Alex Salmond today attacked the "spivs" he blames for the downfall of Edinburgh-based banking giant HBOS.

Alex Salmond today attacked the "spivs" he blames for the downfall of Edinburgh-based banking giant HBOS.

Scotland's First Minister said the bank was soundly based - and that financial regulators should have acted to forestall the speculative attack.

His intervention came as HBOS and Lloyds TSB held advanced merger talks - with the details due to be announced tomorrow morning. The news during another torrid day for HBOS shares, which took another hammering in the market.

The talks led to union leaders warning any merger could be "catastrophic" for the 17,000 HBOS staff based in Scotland.

Mr Salmond, a former Royal Bank of Scotland economist, said any merger between the two should be based on measured discussion, not a "shotgun marriage" driven by unwarranted speculation.

He added: "I am very angry that we can have a situation where a bank can be forced into a merger by basically a bunch of short selling spivs and speculators"

He also said the Financial Services Authority had left HBOS vulnerable to speculative attack by failing to act despite finding the banking giant was properly funded and had a good capital ratio.

"We should not have situations where well capitalised, properly funded financial institutions are subject to incredible speculative attack, and that drives them into decision making which they otherwise might not have done.

"You have got to put the hems on that sort of activity, otherwise we will have a succession of companies going through the same process. All financial regulators have got to wake up to where we are at the present moment."

As stocks in the US plunged 350 points, HBOS confirmed talks had taken place and if the effective takeover of HBOS takes place it would lead to major job cuts in Scotland, where the former Bank of Scotland employs 17,000 people, with 320 branches and its headquarters in Edinburgh.

It is believed talks are "very advanced" and could be wrapped up this week and Gordon Brown, the Prime Minister, is understood to have discussed the planned merger.

HBOS employs 72,000 people across the UK and is also a major sponsor of culture and the arts in Scotland.

The Unite union said the merger talks had left the two banking groups' combined 24,000 staff in Scotland fearing for their jobs.

The union warned it would not accept any compulsory redundancies and urged both groups to take a "socially responsible approach" to the deal.

The report initially dragged HBOS and Lloyds shares into positive territory, reversing earlier losses.

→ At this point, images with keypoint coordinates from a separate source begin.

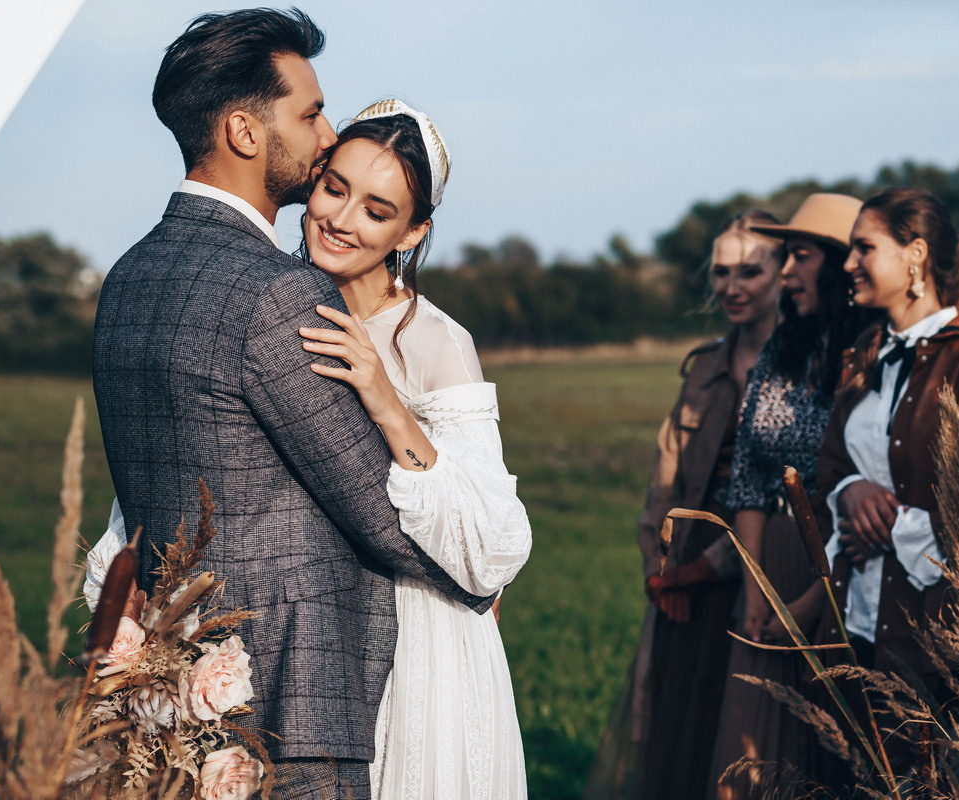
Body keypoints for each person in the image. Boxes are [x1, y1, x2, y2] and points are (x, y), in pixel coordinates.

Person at [90, 12, 494, 800]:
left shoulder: (126, 280)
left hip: (169, 702)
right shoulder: (276, 290)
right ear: (244, 130)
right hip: (286, 714)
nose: (324, 132)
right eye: (308, 113)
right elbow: (379, 511)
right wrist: (479, 570)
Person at [294, 99, 531, 799]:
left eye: (376, 208)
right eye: (333, 188)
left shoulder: (436, 340)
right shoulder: (280, 307)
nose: (339, 218)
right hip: (310, 625)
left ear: (412, 230)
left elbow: (490, 545)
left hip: (423, 641)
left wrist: (383, 395)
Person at [815, 187, 959, 774]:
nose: (848, 264)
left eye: (863, 248)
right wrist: (851, 493)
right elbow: (827, 464)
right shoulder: (865, 359)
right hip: (861, 618)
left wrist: (903, 527)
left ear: (914, 255)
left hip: (948, 628)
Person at [658, 194, 878, 799]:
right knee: (747, 757)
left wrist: (814, 595)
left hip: (838, 568)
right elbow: (750, 479)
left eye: (797, 257)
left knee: (834, 755)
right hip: (770, 563)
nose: (784, 273)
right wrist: (756, 591)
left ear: (834, 264)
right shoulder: (783, 350)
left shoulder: (872, 353)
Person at [582, 211, 785, 800]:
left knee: (742, 734)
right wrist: (661, 566)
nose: (732, 286)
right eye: (721, 272)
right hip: (681, 580)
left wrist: (708, 569)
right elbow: (664, 476)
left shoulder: (799, 371)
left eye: (750, 270)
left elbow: (781, 495)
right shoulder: (703, 368)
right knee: (677, 731)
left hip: (760, 572)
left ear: (782, 273)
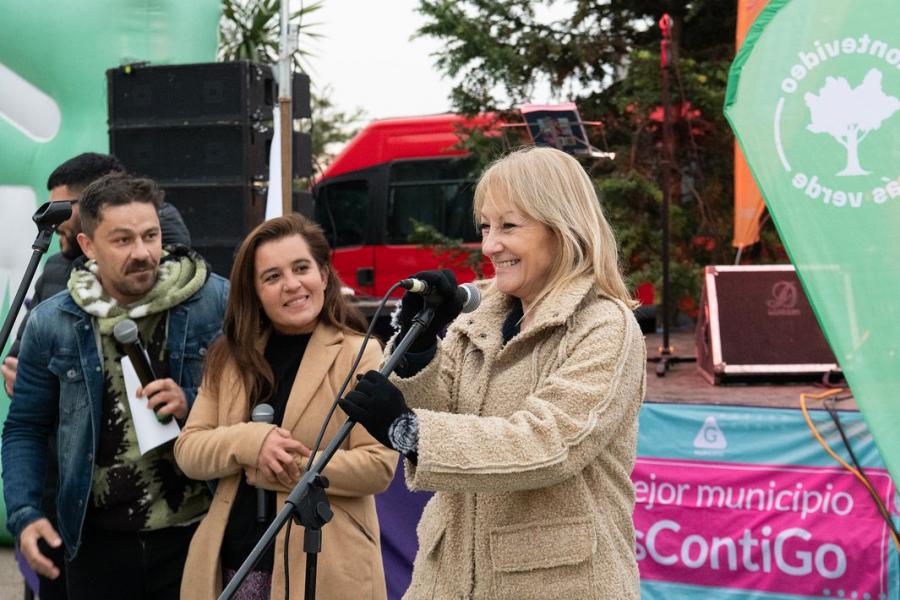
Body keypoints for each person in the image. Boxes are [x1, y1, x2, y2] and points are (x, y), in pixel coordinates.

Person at [340, 146, 647, 599]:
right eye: (485, 226)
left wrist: (408, 431)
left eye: (508, 226)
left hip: (559, 586)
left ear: (562, 227)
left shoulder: (605, 325)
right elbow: (445, 413)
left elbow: (549, 443)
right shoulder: (478, 317)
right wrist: (419, 350)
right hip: (447, 581)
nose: (489, 246)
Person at [1, 172, 228, 600]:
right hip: (95, 543)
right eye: (122, 240)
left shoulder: (213, 303)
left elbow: (259, 401)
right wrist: (25, 513)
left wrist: (193, 403)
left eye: (150, 236)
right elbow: (25, 428)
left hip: (196, 534)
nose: (142, 252)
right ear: (88, 246)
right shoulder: (53, 322)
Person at [174, 214, 397, 600]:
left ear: (324, 275)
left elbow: (378, 467)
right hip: (234, 566)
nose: (291, 285)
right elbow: (189, 451)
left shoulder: (360, 353)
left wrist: (287, 469)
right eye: (272, 276)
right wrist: (250, 441)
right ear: (255, 291)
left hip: (325, 569)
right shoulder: (228, 358)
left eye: (301, 268)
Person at [2, 152, 191, 396]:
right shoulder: (55, 270)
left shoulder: (174, 276)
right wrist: (20, 383)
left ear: (96, 201)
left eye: (61, 208)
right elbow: (20, 362)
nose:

At one point, HBOS shares were down as much as 47 per cent from yesterday's close of 182p but they closed 35p down at 147p. They were trading at 730.5p on January 2.

Shares in rival Edinburgh banking giant RBS have also been battered since the beginning of the week but at lunchtime today they were down 19p at 169p.

Lloyds shares traded in a narrower range, veering from 10 per cent down from Tuesday's close of 279.75p to 10 per cent higher. They closed flat 279p.

HBOS, parent company of Halifax and the Bank of Scotland, has come under pressure because of its exposure to the US subprime mortgage market, raising questions about whether it can refinance its debt of more than £100m in the coming months.

The company insists that it has no problems raising money.

The Financial Services Authority, the financial regulator, weighed in today with assurances that HBOS was secure.

HBOS is the UK's banking giant taking pole position for both mortgage lending and savings.

The group, based at The Mound in Edinburgh, is the country's biggest mortgage lender, writing around one in five of all new home loans during 2007.

It also has the biggest mortgage book in the industry with outstanding home loans of £235 billion, double the figure for its nearest rival Nationwide, which has £118.9 billion in outstanding home loans.

HBOS is also the UK's largest savings institution, holding deposits totalling £258 billion for both consumers and businesses.

It has a 16% share of the savings market, meaning that for every £100 saved by people in the UK, £16 is deposited with Halifax or Bank of Scotland.

The group is also expanding in the current account market, and around 22% of all new current accounts opened during 2007 were with HBOS.

Overall the group has 22 million customers, including consumers and businesses.

But HBOS's most recent financial results showed that its share of the net mortgage market was slipping.

During the first six months of this year the group's share of net mortgage lending, which takes into account people moving their home loan to a different provider, fell to 7%, down from 15% during 2007, after it pledged to put margins before volumes.

It also revealed sharply lower profits and said it was concerned about rising bad debts as customers struggled with repayments.

The interim results showed that pre-tax profits for the six months to the end of June plummeted 72% to £848 million.

At the same time it saw a 36% leap in bad debt charges to £1.31 billion, which it said could rise further as hard-pressed customers ran into problems with repayments and house prices continue to fall.